Problem requirements:
Taking the line with "M14,788L21,801L3,811L0,806V800L7,797L4,794Z" as the first and the last line of the entries as the final one, copy that span exactly.

Dataset:
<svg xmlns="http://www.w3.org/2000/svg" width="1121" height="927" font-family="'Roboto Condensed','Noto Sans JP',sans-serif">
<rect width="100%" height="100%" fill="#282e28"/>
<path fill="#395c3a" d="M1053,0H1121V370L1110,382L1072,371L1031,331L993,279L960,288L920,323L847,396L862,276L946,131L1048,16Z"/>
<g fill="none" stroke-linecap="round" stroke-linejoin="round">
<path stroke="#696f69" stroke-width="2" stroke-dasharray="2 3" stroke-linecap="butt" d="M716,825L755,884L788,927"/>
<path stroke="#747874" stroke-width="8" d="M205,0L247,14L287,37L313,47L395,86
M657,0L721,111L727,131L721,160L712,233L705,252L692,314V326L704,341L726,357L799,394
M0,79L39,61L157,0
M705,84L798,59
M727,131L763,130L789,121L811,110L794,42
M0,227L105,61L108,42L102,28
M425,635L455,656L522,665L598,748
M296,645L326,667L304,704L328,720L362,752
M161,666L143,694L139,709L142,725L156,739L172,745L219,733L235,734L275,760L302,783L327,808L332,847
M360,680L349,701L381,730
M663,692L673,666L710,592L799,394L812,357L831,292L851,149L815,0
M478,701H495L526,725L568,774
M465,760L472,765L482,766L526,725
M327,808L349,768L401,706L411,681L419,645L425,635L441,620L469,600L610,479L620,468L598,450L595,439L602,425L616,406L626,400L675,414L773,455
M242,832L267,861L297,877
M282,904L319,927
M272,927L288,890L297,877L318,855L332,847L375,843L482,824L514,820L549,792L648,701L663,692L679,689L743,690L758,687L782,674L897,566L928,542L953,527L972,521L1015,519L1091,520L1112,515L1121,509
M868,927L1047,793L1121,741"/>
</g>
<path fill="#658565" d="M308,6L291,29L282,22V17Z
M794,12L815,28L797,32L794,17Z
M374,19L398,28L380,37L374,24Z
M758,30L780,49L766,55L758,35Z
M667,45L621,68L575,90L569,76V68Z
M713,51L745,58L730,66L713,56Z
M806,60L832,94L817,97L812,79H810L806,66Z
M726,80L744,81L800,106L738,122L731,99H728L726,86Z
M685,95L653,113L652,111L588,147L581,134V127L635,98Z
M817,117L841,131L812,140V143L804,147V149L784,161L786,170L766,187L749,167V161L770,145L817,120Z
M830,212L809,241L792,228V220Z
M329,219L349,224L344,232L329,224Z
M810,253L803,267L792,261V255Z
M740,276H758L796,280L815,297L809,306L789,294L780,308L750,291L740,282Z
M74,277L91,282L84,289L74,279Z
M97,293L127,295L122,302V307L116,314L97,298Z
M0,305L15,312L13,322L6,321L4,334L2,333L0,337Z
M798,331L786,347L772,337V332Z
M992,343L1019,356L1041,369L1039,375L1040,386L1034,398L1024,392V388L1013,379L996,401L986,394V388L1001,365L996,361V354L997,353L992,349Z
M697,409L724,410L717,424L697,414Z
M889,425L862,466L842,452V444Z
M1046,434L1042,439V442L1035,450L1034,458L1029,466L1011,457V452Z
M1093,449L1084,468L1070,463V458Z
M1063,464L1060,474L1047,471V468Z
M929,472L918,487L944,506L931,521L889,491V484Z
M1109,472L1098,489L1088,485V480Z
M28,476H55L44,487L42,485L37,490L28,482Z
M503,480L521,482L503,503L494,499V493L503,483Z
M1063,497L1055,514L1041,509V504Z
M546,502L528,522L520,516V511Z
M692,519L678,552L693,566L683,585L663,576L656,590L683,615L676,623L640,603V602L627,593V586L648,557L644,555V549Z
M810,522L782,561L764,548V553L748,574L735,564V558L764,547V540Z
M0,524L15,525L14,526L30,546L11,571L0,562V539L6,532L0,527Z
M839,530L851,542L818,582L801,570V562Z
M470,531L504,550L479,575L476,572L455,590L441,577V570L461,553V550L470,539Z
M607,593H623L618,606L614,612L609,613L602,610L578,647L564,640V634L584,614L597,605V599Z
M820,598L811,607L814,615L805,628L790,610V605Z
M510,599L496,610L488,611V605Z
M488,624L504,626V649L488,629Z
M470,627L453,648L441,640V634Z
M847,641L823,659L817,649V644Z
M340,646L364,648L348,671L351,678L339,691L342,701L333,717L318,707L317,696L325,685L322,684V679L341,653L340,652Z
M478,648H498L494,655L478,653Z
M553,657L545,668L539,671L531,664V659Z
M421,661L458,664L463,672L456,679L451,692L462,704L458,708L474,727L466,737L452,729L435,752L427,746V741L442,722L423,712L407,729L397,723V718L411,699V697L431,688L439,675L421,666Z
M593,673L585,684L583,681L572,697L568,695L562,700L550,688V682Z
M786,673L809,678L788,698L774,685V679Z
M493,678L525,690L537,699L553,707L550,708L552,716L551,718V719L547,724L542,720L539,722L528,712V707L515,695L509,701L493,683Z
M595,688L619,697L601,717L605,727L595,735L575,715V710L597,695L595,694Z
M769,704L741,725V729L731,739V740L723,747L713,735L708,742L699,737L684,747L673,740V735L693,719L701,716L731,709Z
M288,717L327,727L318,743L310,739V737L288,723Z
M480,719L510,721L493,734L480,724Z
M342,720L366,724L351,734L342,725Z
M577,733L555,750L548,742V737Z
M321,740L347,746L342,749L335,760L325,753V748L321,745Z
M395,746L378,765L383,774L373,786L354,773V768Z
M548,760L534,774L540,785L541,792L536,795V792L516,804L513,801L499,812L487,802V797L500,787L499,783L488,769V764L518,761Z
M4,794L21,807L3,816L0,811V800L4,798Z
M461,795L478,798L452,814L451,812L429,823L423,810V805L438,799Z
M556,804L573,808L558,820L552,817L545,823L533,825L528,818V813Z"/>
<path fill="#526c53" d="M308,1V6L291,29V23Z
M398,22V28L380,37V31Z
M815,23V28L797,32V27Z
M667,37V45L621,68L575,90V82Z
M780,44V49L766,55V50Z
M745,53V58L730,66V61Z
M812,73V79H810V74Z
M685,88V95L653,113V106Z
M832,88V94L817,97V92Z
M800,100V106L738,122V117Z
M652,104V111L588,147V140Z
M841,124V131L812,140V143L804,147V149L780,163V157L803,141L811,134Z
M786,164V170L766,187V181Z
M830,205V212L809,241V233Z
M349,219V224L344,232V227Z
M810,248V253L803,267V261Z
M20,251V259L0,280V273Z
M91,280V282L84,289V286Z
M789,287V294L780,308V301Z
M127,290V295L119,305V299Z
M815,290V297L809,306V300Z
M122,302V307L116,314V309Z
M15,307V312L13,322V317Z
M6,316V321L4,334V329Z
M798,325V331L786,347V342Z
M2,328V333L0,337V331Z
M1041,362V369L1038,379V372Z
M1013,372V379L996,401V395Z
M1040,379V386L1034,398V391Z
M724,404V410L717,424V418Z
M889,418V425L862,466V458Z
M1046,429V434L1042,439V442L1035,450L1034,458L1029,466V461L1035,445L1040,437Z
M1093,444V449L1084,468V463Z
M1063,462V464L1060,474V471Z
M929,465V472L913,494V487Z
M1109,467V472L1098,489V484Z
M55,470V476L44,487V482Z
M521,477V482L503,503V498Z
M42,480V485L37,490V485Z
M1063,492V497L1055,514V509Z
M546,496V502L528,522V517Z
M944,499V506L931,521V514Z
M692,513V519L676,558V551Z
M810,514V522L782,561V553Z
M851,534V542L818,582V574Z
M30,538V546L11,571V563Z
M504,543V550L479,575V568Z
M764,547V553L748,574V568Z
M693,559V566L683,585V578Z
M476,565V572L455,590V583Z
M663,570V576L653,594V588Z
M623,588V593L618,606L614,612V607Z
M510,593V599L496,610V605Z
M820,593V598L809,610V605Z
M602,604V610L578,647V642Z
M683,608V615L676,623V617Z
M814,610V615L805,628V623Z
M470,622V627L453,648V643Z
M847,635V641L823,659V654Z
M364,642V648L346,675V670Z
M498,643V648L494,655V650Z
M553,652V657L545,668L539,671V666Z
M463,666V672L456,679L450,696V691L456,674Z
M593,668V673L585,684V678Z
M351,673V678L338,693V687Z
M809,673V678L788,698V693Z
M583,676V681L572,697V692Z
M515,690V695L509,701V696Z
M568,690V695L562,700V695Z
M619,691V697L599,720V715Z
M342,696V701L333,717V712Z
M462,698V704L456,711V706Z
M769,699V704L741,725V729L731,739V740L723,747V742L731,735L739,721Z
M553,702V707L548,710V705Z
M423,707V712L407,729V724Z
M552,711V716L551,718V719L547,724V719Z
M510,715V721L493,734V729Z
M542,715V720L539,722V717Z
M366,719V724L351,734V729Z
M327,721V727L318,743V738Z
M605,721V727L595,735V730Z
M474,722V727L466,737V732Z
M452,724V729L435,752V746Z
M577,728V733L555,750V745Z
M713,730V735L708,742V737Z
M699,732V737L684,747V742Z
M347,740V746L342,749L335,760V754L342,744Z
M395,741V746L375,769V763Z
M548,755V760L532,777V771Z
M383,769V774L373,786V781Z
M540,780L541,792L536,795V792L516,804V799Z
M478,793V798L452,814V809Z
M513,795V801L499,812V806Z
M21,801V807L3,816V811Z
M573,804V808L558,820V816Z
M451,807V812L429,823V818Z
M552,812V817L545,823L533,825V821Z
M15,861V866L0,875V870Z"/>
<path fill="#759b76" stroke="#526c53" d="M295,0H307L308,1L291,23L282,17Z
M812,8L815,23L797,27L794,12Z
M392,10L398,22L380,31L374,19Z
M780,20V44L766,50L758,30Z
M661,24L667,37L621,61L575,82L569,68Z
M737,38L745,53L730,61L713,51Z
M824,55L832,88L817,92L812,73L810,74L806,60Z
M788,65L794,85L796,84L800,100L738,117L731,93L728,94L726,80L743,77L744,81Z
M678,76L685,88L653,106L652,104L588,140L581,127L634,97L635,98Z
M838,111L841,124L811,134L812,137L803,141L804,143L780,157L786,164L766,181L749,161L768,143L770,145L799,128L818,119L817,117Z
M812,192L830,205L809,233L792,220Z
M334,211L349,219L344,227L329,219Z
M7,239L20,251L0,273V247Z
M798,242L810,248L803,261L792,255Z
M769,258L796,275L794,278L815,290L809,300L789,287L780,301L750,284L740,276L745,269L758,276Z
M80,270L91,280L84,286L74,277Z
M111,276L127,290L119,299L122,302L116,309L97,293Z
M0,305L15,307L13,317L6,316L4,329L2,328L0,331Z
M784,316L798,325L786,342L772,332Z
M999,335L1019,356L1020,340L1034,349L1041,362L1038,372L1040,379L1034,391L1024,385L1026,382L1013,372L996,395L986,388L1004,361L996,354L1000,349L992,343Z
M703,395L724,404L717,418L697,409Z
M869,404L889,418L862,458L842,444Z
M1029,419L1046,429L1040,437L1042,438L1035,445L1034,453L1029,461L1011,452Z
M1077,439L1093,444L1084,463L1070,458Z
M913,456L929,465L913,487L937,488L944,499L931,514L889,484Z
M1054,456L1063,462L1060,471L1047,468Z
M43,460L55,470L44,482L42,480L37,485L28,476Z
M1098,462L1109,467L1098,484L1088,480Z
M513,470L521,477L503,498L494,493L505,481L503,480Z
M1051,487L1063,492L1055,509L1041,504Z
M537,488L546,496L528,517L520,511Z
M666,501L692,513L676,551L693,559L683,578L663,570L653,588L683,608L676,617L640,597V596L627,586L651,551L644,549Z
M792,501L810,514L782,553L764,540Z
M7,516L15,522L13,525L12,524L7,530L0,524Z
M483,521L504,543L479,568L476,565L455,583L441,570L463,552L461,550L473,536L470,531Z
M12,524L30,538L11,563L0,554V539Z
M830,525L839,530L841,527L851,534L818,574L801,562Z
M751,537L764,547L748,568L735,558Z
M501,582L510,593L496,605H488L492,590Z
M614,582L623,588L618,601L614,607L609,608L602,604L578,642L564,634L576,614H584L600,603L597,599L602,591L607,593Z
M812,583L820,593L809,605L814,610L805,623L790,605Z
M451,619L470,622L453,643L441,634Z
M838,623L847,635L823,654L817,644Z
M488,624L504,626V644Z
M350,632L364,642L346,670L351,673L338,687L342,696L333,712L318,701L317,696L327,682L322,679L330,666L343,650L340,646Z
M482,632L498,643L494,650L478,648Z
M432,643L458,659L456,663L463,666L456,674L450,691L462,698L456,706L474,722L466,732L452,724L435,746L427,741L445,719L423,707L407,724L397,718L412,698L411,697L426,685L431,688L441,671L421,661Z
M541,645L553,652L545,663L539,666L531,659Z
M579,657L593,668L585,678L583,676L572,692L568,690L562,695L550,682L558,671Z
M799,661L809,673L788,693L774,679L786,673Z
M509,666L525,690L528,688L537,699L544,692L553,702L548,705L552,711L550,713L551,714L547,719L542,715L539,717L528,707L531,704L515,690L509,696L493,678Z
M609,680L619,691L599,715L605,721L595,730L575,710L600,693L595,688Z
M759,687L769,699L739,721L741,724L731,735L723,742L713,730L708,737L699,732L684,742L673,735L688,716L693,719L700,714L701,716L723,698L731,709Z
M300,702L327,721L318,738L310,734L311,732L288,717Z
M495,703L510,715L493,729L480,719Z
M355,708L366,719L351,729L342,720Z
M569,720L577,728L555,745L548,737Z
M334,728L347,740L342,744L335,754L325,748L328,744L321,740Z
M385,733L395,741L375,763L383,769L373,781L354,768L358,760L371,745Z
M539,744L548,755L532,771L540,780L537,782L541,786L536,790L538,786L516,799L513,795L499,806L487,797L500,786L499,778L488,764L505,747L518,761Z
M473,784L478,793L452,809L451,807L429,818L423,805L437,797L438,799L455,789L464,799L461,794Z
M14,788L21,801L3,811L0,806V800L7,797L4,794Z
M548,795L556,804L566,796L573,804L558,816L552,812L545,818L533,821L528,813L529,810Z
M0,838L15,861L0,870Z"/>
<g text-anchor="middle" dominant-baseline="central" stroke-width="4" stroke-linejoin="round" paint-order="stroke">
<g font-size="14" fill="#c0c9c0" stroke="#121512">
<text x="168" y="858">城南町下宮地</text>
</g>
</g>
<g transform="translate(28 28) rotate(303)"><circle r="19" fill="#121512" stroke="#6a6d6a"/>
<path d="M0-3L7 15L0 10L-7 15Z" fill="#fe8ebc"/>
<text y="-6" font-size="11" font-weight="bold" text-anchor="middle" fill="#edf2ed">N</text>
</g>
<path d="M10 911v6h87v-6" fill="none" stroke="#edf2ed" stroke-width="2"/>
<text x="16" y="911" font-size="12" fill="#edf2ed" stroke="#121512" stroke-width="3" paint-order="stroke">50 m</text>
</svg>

Exercise solution:
M14,788L21,801L3,811L0,806V800L7,797L4,794Z
M548,795L556,804L566,796L573,804L558,816L552,812L545,818L533,821L528,813L529,810Z
M0,838L15,861L0,870Z"/>
<g text-anchor="middle" dominant-baseline="central" stroke-width="4" stroke-linejoin="round" paint-order="stroke">
<g font-size="14" fill="#c0c9c0" stroke="#121512">
<text x="168" y="858">城南町下宮地</text>
</g>
</g>
<g transform="translate(28 28) rotate(303)"><circle r="19" fill="#121512" stroke="#6a6d6a"/>
<path d="M0-3L7 15L0 10L-7 15Z" fill="#fe8ebc"/>
<text y="-6" font-size="11" font-weight="bold" text-anchor="middle" fill="#edf2ed">N</text>
</g>
<path d="M10 911v6h87v-6" fill="none" stroke="#edf2ed" stroke-width="2"/>
<text x="16" y="911" font-size="12" fill="#edf2ed" stroke="#121512" stroke-width="3" paint-order="stroke">50 m</text>
</svg>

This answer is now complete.